« Il n’était pas question d’avoir deux nations politiques. C’est l’évidence même. Les Pères de la confédération « canadienne », qu’ils soient français, anglais, irlandais ou écossais, ont déclaré catégoriquement qu'ils créaient une nouvelle nation. » – Eugene Forsey
J'ai vu cette citation en anglais pour la première fois dans un mémoire préparé par Ron Leitch, qui à l’époque se trouvait à la tête de l'Alliance for the Preservation of English in Canada. Le mémoire avait été publié dans l’ouvrage Enough! de J.V. Andrew. Plus tard, un autre auteur, William Gairdner, a publié cette même citation dans The Trouble With Canada, d’où je l’ai puisée. La traduction est de moi, mais le mot nouvelle était en italiques dans l’ouvrage.
Je n'ai pas accès au discours original d’Eugene Forsey, alors je ne peux commenter ni sa signification ni son contexte. Mais il est intéressant que les gens qui ne veulent qu’une seule langue officielle au Canada, et qui veulent que cette langue soit l'anglais, se servent de cette citation afin de dénigrer l'idée des deux nations fondatrices, ou des deux peuples fondateurs. L'idée est que tout ce qui est survenu avant 1867 n’a aucune importance et que nous allons dorénavant vivre tous ensemble dans cette magnifique nouvelle nation de langue anglaise qui continuera de se plier à la Couronne britannique.
Lorsque les quatre premières colonies britanniques ont décidé de s'unir pour former le pays qu’on allait appeler le Canada, il était déjà difficile de ne pas remarquer la présence d’une population française presque entièrement homogène dans le territoire appelé communément le Bas-Canada. En fait, dès le début, il y a eu certains accommodements, comme l'article 133 de l’Acte de l’Amérique du Nord britannique qui permet d’utiliser le français au parlement canadien ainsi que dans les institutions gouvernementales du Québec.

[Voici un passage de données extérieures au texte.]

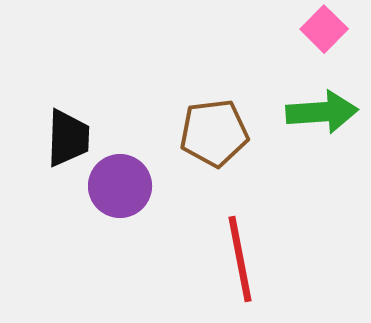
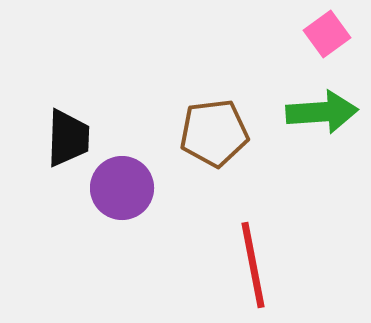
pink square: moved 3 px right, 5 px down; rotated 9 degrees clockwise
purple circle: moved 2 px right, 2 px down
red line: moved 13 px right, 6 px down
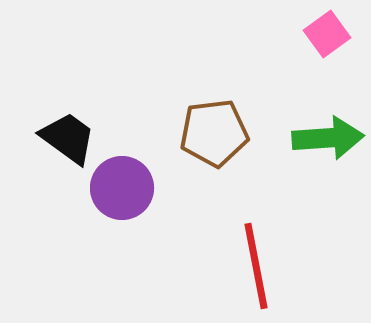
green arrow: moved 6 px right, 26 px down
black trapezoid: rotated 56 degrees counterclockwise
red line: moved 3 px right, 1 px down
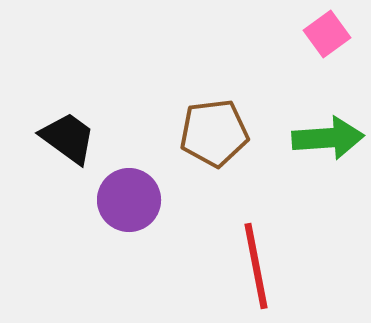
purple circle: moved 7 px right, 12 px down
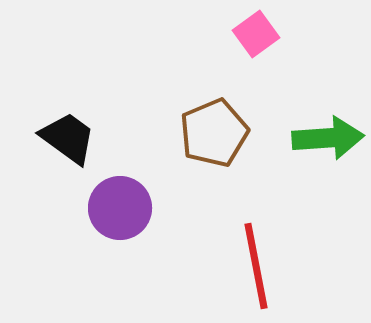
pink square: moved 71 px left
brown pentagon: rotated 16 degrees counterclockwise
purple circle: moved 9 px left, 8 px down
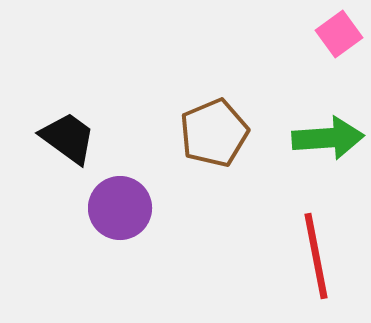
pink square: moved 83 px right
red line: moved 60 px right, 10 px up
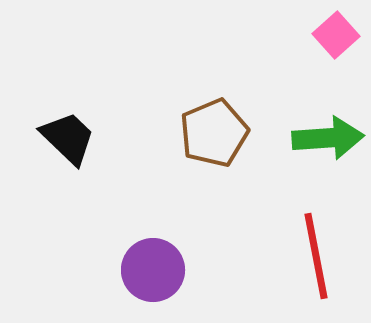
pink square: moved 3 px left, 1 px down; rotated 6 degrees counterclockwise
black trapezoid: rotated 8 degrees clockwise
purple circle: moved 33 px right, 62 px down
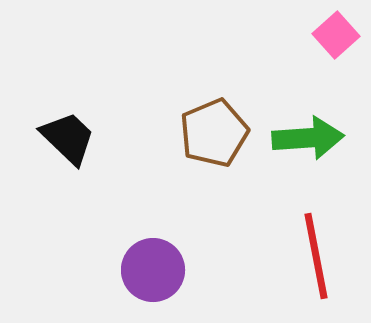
green arrow: moved 20 px left
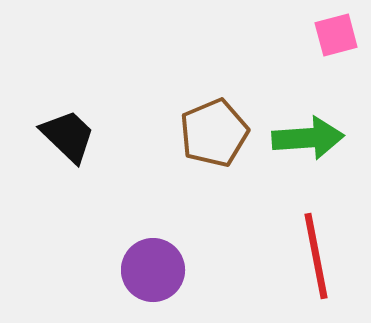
pink square: rotated 27 degrees clockwise
black trapezoid: moved 2 px up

Par conséquent, des efforts ont été faits pour accommoder les Français. Ce n'étaient pas des étrangers ou des immigrés. Ils étaient là dès le départ et constituaient déjà un peuple. On ne pouvait ignorer ce fait. Et cela fait partie de notre histoire commune.
La bonne volonté initiale était limitée et, dans certains cas, tout à fait temporaire. À ma connaissance, il n'y avait rien dans la Constitution qui obligeait que la fonction public soit de langue anglaise. Cela s’est produit tout naturellement. Malheureusement, le cours naturel des événements avait tendance à fermer la porte aux Canadiens français qui ne parlaient pas l’anglais, et parfois même à ceux qui le pouvaient. Dans Sorry, I Don't Speak French, l’ancien premier ministre fédéral, Paul Martin, raconte à l'auteur, Graham Fraser, l’histoire du père d'un de ses amis, un homme qui ne pouvait monter davantage dans les rangs la fonction publique pour la simple raison qu'il était français. Ce qui ne devrait être qu’un inconvénient a été plutôt un obstacle, et bien des gens qui contestent le bilinguisme officiel aimeraient que ce genre d’obstacle revienne.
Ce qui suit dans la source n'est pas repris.